Tenía 17 años y murió de un disparo en el pecho en el barrio Cuenca XV. Las crónicas policiales se hicieron eco inmediatamente y hablaron de un supuesta discusión con otros jóvenes y de los códigos modernos que se imponen en estas épocas para zanjar disputas y diferencias por más banales que sean.
La noticia duró poco tiempo en los portales y el vértigo de internet y de la actualidad dejó este crimen en segundo plano hasta casi desaparecer, tanto de los medios como de las redes sociales.
El asesinato del adolescente se suma a la larga lista de víctimas que todos los días tienen su efímero y trágico protagonismo en una opinión pública que parece anestesiada frente a este tipo de hechos. Probablemente su nombre vuelva a escucharse cuando detengan al asesino y nuevamente cuando se culmine el proceso y se haga justicia, si es que se llega a este final. Después desaparecerá, inexorablemente.
Dice la teoría de la comunicación que una noticia deja de serlo cuando el hecho que la impulsa se repite casi como algo habitual y ya deja de sorprender a una sociedad sedienta de novedades.

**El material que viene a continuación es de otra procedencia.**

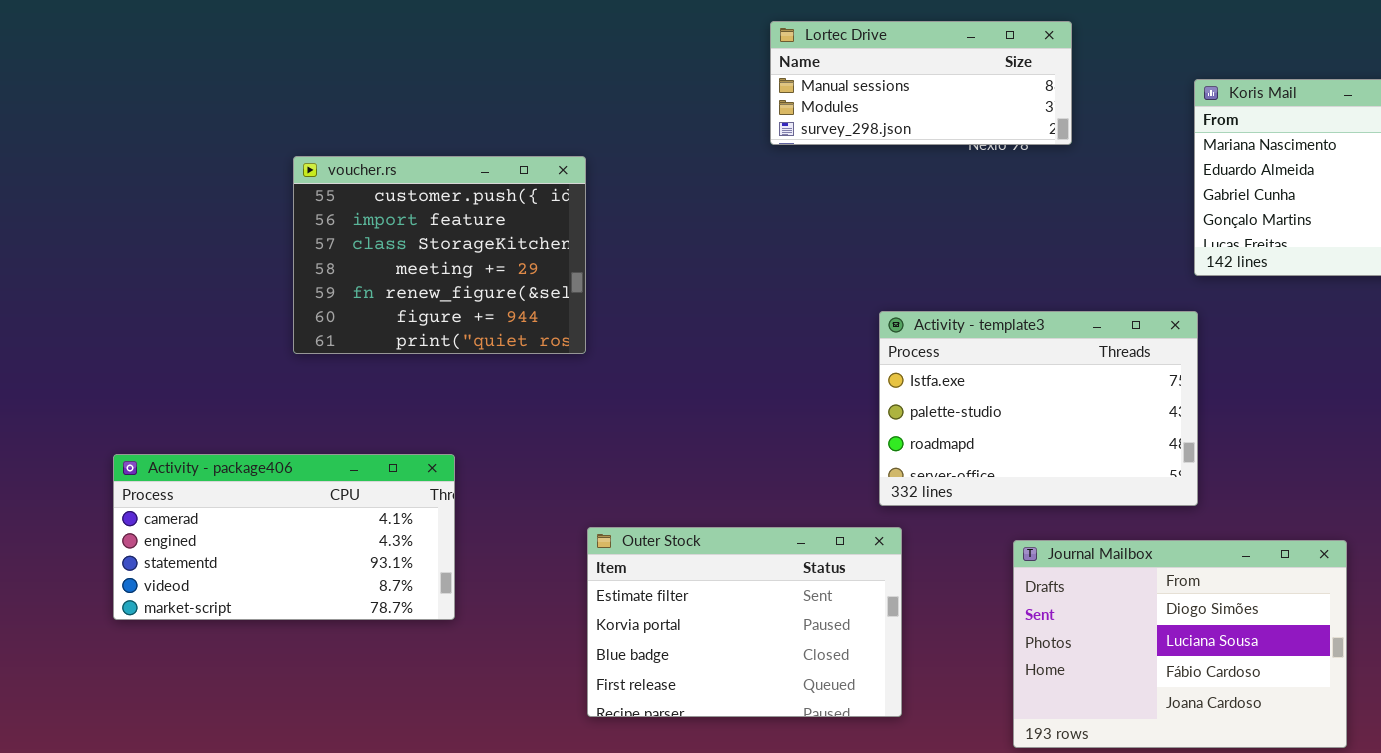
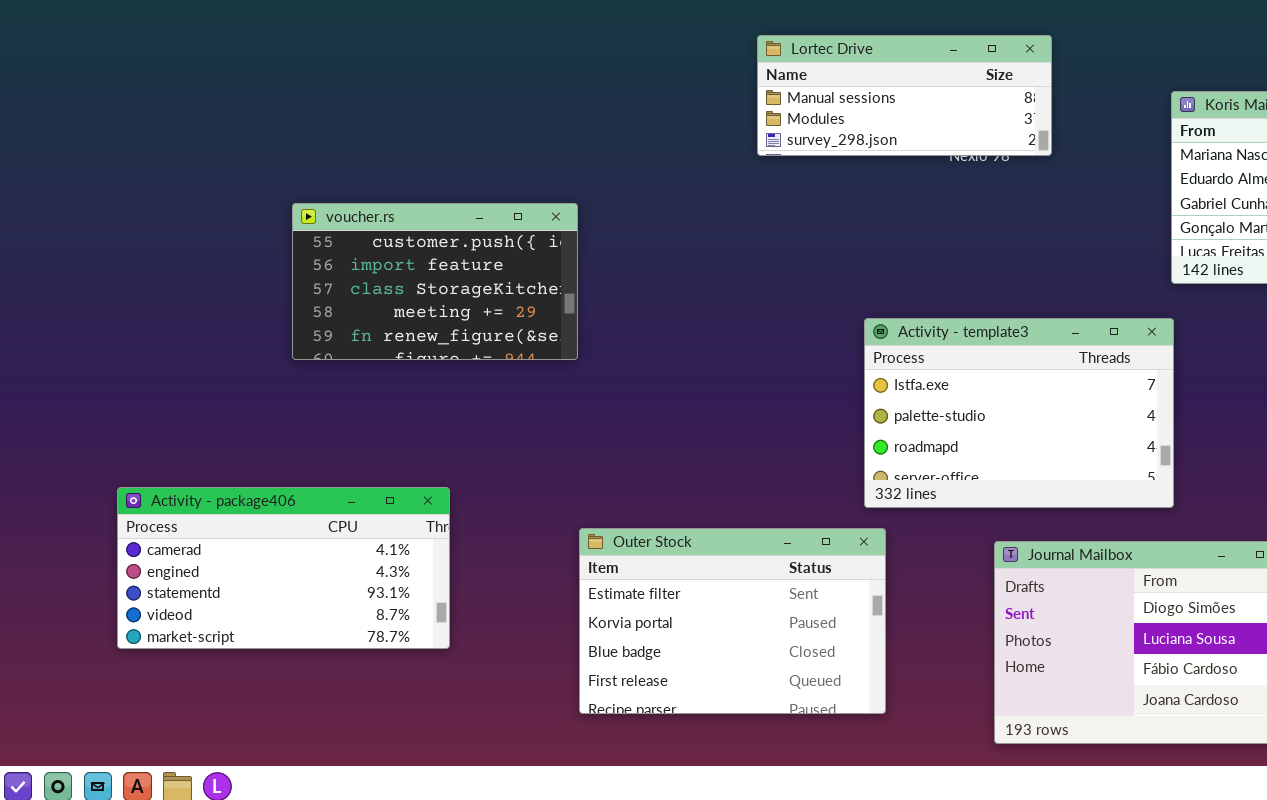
voucher.rs: [293,156,586,354] -> [292,203,578,360], resized
Activity - package406: [113,454,455,620] -> [117,487,450,649], moved

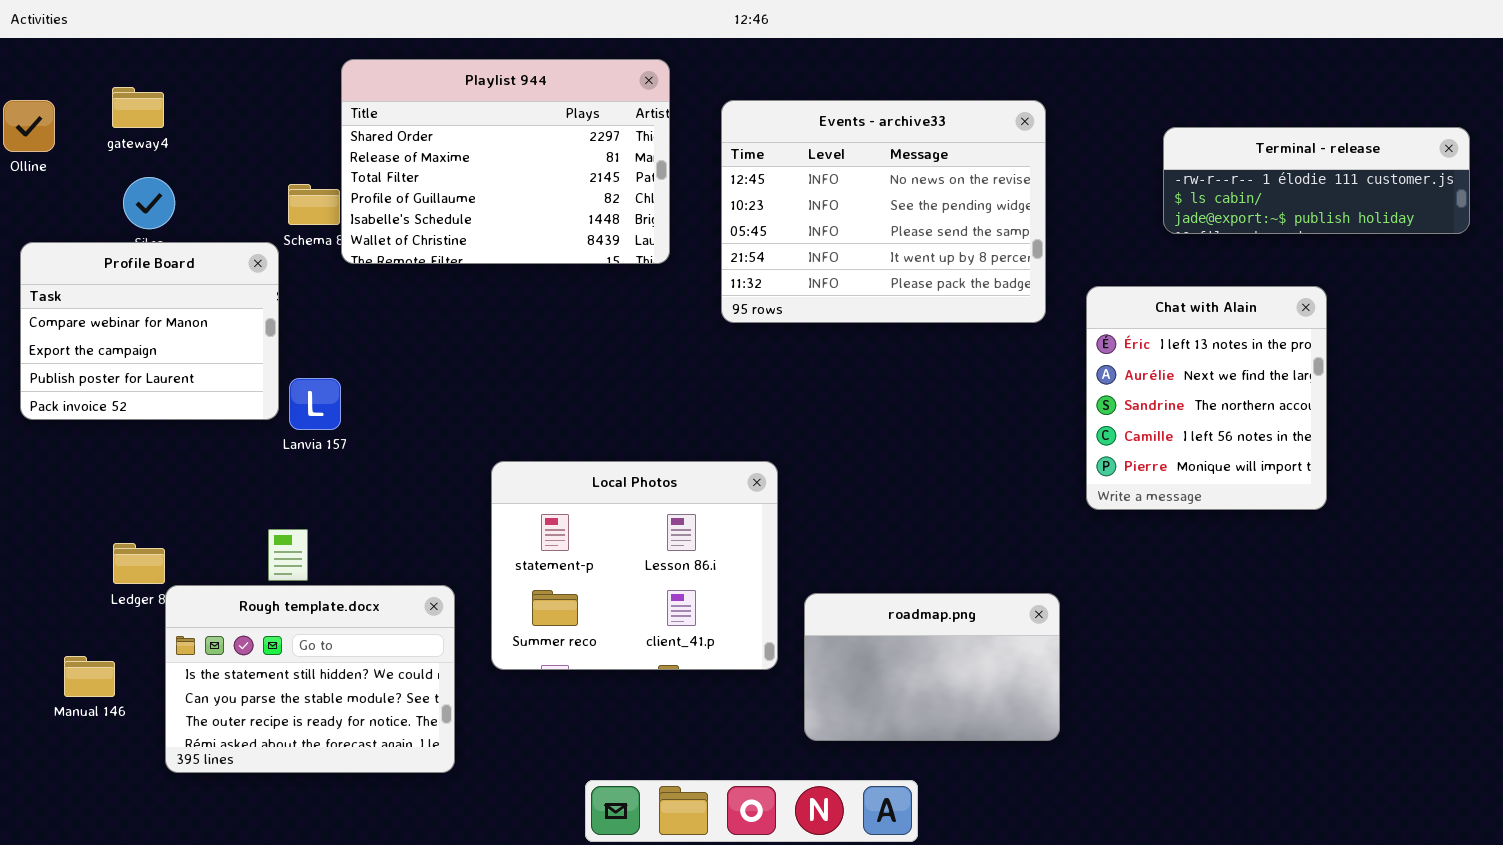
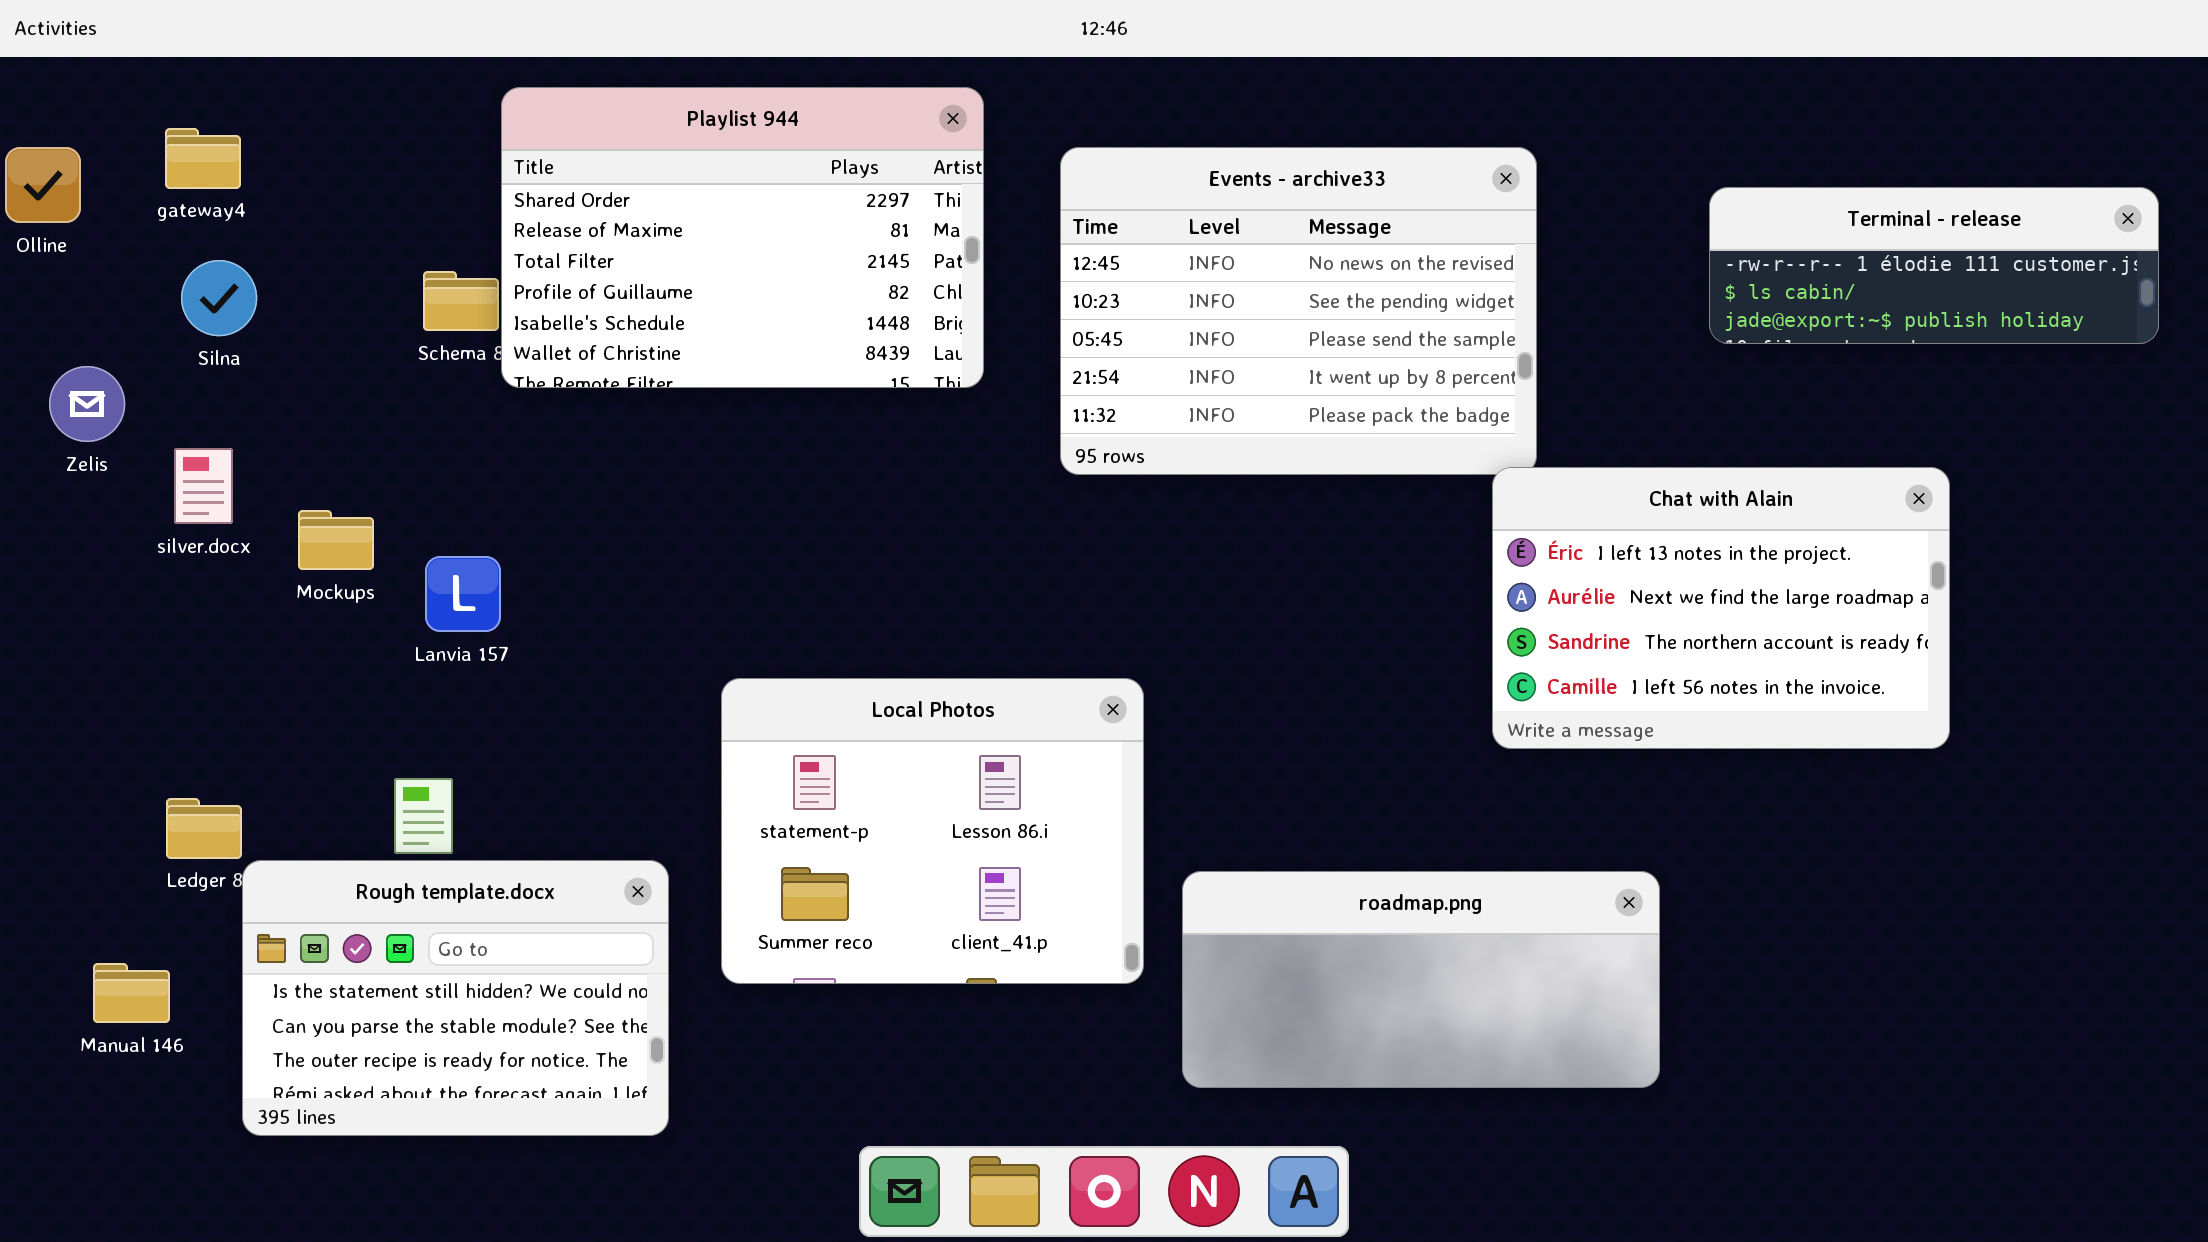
Profile Board: [20,242,279,420] -> none, closed
Chat with Alain: [1086,286,1327,510] -> [1492,467,1950,749], resized
roadmap.png: [804,593,1060,741] -> [1182,871,1660,1088], resized

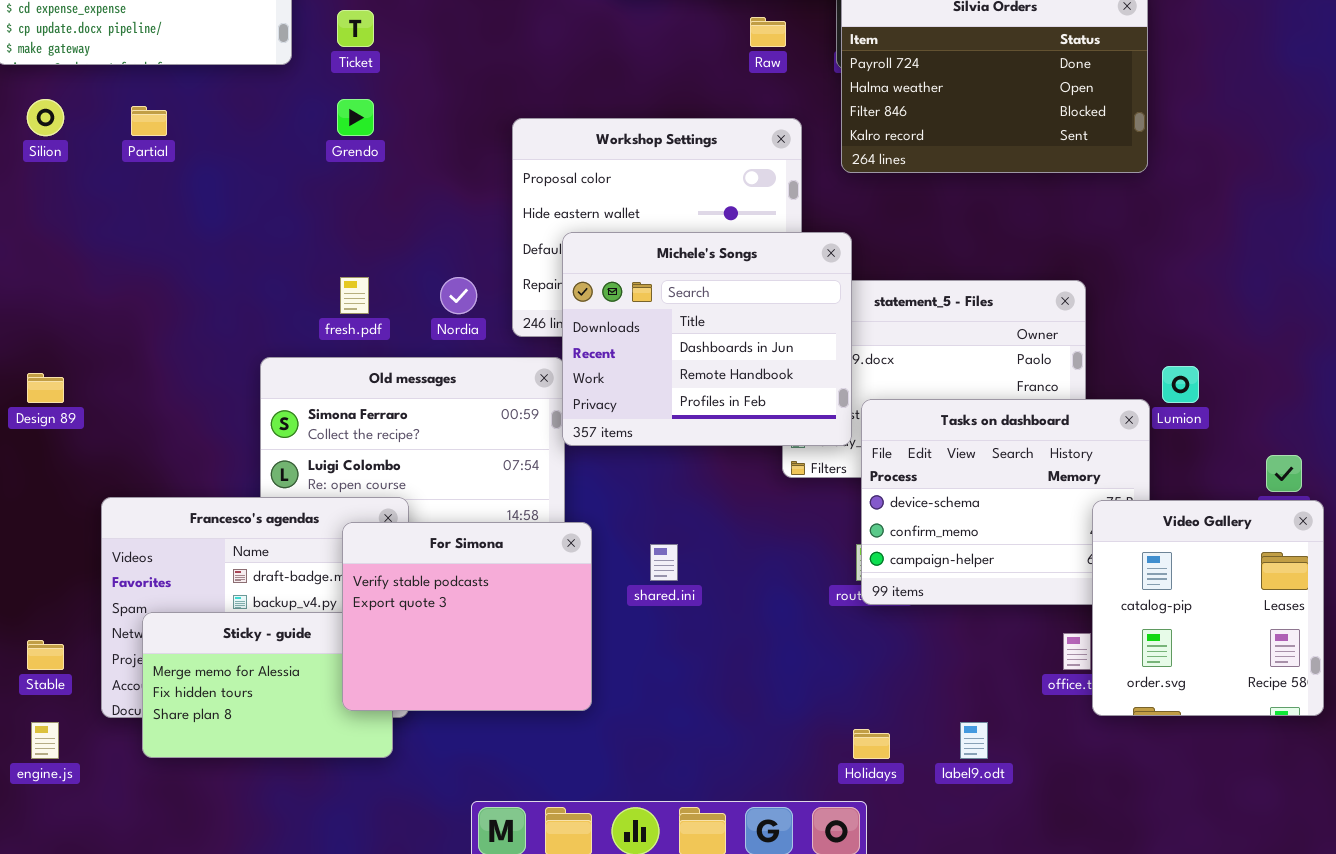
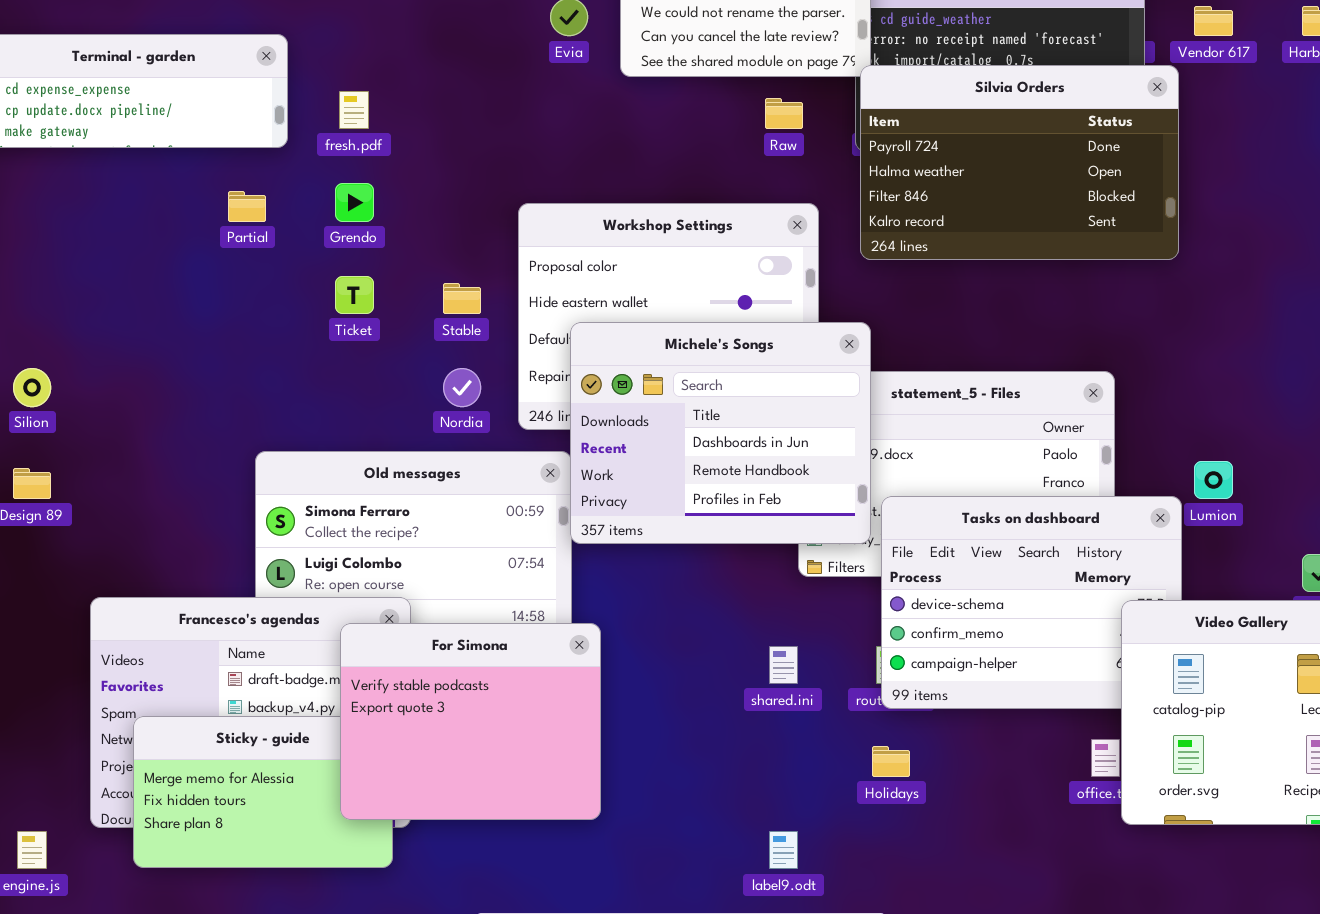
Ticket: [337,10,374,47] -> [335,276,374,314], moved
Silion: [27,99,64,136] -> [13,368,51,407], moved
Partial: [131,106,167,136] -> [228,191,266,222], moved
fresh.pdf: [340,277,369,314] -> [339,91,369,129], moved
shared.ini: [650,544,678,581] -> [769,646,798,684], moved
Stable: [27,640,64,670] -> [443,283,481,314], moved
label9.odt: [960,722,988,759] -> [769,831,798,869], moved
Holidays: [853,729,890,759] -> [872,746,910,777], moved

Los crímenes entre jóvenes son eso: una multiplicación del espanto, una secuencia cíclica que se alimenta de sangre a fuerza de violencia en un contexto de exclusión, falta de oportunidades y miseria. Puede entenderse este fenómeno como consecuencia de malas políticas, de las propias crisis que castigan a las naciones.
Lo que cuesta comprender es que cada hecho en particular se convierta en algo cotidiano, que ya no conmueva a nadie y que no nos importe siquiera saber cuándo fue el momento que comenzamos a naturalizar la muerte de estos chicos.
Los crímenes entre jóvenes son eso: una multiplicación del espanto, una secuencia cíclica que se alimenta de sangre.